ACAD: Automatic Coherence Analysis of Dutch

The goal of ACAD was to develop an environment in which computationally naive discourse analysts can carry out an automatic analysis of causal coherence in discourse.

  • Wilbert Spooren
  • Linguïstiek
Resource types
  • Tools

The research question of the project is: To what extent do the results of small-scale causal coherence analyses in different genres in terms of subjectivity hold for large datasets?

Grammatically parsed text message with the Dutch coherence marker ‘Want’.
Grammatically parsed text message with the Dutch coherence marker ‘Want’.

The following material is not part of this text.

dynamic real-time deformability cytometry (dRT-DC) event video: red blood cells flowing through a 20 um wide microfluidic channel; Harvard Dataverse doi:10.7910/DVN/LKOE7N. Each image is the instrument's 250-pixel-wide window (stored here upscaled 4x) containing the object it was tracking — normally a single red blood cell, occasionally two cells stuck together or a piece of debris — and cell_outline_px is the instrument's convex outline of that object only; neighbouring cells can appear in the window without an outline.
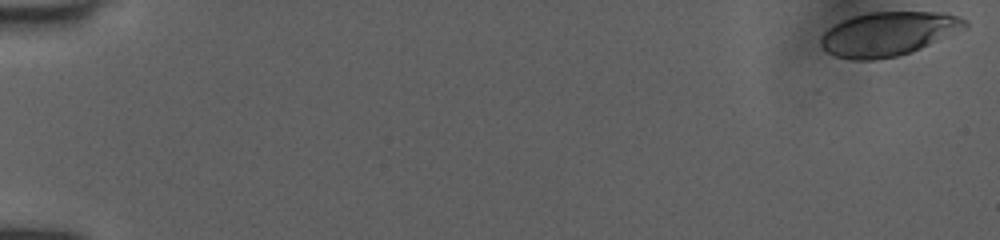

Coherence markers such as want and omdat differ in their degree of subjectivity. As a discourse analyst, one wants to be able to investigate the environment of these markers, to see whether the environment of subjective connectives like want contains more subjective words than that of relatively objective connectives like omdat and doordat. The ACAD tool allows the researcher to search through a large number of corpora (some already available in CLARIAH, like SoNaR, some newly added, like a corpus of Dutch WhatsApp messages). Core of the project is a search interface, CESAR (Corpus Editor for Syntactically Annotated Resources). CESAR allows the user to formulate advanced search queries without any advanced programming skills. It makes use of the annotations available in the corpora(POS -tagging, lemmatization, grammatical parse). It also has many options to control the output. In principle, the search interface is extendable to other languages and other types of research questions.